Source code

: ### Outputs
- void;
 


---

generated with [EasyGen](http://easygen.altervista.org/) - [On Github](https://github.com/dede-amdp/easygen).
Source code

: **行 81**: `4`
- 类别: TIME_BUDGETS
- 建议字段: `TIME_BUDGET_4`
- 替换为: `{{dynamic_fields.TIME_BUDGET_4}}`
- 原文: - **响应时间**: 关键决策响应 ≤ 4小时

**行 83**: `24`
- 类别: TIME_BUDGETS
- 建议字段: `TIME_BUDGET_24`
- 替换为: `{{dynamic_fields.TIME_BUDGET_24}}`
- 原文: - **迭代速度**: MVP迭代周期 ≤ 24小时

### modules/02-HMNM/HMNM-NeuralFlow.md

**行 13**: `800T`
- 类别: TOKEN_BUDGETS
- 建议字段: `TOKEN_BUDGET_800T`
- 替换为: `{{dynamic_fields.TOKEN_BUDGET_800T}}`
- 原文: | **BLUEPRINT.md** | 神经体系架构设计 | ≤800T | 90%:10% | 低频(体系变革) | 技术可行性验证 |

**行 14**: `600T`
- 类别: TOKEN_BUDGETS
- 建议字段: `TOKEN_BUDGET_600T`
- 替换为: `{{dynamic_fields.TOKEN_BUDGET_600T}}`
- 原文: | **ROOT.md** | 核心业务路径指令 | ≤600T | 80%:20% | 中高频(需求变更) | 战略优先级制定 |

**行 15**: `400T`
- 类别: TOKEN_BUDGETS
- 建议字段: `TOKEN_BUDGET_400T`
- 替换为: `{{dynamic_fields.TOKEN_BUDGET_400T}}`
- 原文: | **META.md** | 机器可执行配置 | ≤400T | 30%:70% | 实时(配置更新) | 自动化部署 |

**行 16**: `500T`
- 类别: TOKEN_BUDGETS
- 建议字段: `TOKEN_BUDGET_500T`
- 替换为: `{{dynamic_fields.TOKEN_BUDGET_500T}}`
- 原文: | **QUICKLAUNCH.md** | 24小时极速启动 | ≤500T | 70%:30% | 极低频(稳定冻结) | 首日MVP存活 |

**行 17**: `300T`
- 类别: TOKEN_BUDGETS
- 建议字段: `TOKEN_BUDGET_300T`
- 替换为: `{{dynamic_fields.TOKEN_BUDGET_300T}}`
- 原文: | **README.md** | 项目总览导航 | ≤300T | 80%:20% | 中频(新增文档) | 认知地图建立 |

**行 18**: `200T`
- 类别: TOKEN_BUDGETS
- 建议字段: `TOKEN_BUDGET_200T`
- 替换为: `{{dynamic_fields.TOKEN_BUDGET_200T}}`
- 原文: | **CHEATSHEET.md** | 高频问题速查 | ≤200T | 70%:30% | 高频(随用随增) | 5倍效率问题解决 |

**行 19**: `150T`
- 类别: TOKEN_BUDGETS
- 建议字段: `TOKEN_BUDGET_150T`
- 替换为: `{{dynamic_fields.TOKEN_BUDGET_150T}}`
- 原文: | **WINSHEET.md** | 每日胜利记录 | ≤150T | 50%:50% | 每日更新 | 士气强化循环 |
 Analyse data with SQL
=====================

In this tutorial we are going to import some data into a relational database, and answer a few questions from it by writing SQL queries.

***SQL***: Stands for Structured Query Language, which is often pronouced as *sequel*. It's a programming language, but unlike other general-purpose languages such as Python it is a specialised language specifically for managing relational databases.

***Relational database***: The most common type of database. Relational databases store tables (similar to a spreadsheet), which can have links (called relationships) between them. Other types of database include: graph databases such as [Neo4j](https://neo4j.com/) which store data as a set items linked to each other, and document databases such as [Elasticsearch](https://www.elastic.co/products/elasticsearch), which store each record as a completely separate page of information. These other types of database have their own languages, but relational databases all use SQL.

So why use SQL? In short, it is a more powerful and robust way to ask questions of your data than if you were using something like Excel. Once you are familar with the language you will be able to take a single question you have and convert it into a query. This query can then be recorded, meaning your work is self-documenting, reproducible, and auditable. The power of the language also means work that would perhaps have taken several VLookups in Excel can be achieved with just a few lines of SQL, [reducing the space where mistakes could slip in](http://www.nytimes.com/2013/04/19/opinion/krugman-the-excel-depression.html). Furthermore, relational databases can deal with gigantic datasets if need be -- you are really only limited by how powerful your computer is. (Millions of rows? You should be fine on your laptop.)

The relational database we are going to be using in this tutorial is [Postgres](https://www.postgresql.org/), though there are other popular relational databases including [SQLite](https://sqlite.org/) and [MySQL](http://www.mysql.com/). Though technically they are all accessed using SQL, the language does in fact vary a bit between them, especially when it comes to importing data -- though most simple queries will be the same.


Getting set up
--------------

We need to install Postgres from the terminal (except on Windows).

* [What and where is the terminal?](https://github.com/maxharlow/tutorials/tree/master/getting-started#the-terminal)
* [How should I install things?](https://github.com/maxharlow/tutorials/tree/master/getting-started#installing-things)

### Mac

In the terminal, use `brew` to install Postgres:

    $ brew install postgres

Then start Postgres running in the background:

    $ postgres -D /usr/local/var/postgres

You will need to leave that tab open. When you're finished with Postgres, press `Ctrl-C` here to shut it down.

§ TASK ITEM
Respond with an exact reproduction of the lines running from the one that contains "[How should I" through the end of the material.

§ SOLUTION TO THIS PROBLEM
* [How should I install things?](https://github.com/maxharlow/tutorials/tree/master/getting-started#installing-things)

### Mac

In the terminal, use `brew` to install Postgres:

    $ brew install postgres

Then start Postgres running in the background:

    $ postgres -D /usr/local/var/postgres

You will need to leave that tab open. When you're finished with Postgres, press `Ctrl-C` here to shut it down.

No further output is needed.